What is the number of lines in this listing that include "Publié"? Answer with that number only.

═══ GIVEN RECORDS ═══

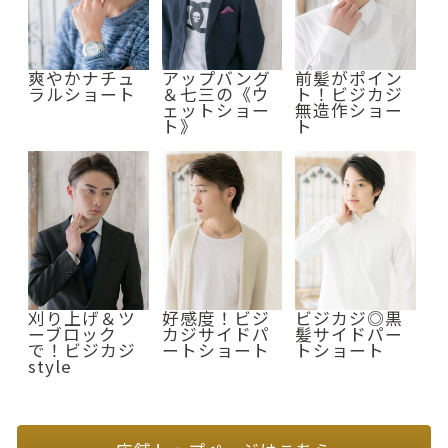
爽やかナチュ
アップバング
前髪がポイン
ラルショート
＆七三の《ウ
ト！ビジカジ
ェットショー
無造作ショー
ト》
ト
刈り上げ＆ツ
好感度！ビジ
ビジカジ◎黒
ーブロック
カジサイドパ
髪サイドパー
で！ビジカジ
ートショート
トショート
style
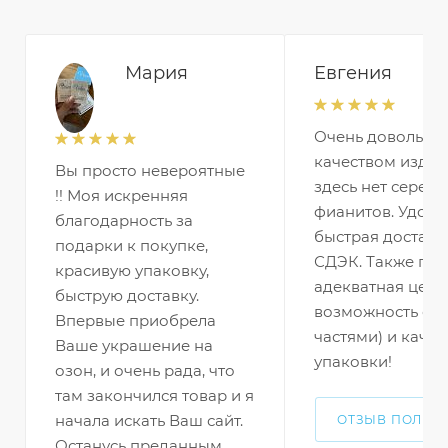
Мария
Евгения
Очень довольна
качеством издел
Вы просто невероятные
здесь нет серебр
!! Моя искренняя
фианитов. Удобн
благодарность за
быстрая доставк
подарки к покупке,
СДЭК. Также по
красивую упаковку,
адекватная цена 
быструю доставку.
возможность оп
Впервые приобрела
частями) и качес
Ваше украшение на
упаковки!
озон, и очень рада, что
там закончился товар и я
начала искать Ваш сайт.
ОТЗЫВ ПОЛНО
Останусь преданным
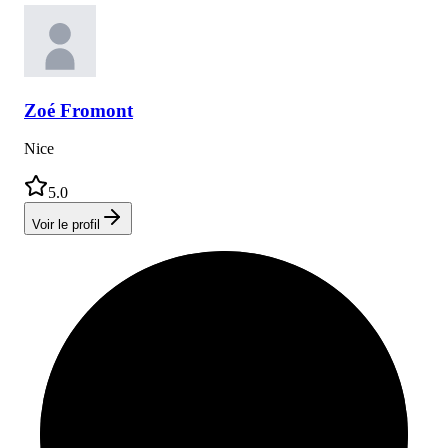
Zoé
Fromont
Nice
5.0
Voir le profil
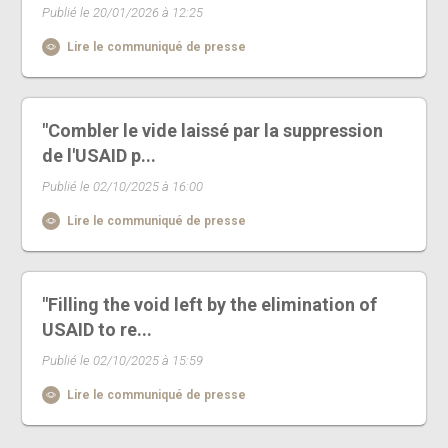
Publié le 20/01/2026 à 12:25
Lire le communiqué de presse
"Combler le vide laissé par la suppression
de l'USAID p...
Publié le 02/10/2025 à 16:00
Lire le communiqué de presse
"Filling the void left by the elimination of
USAID to re...
Publié le 02/10/2025 à 15:59
Lire le communiqué de presse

═══

* [SOLUTION TO THE PROBLEM]:
3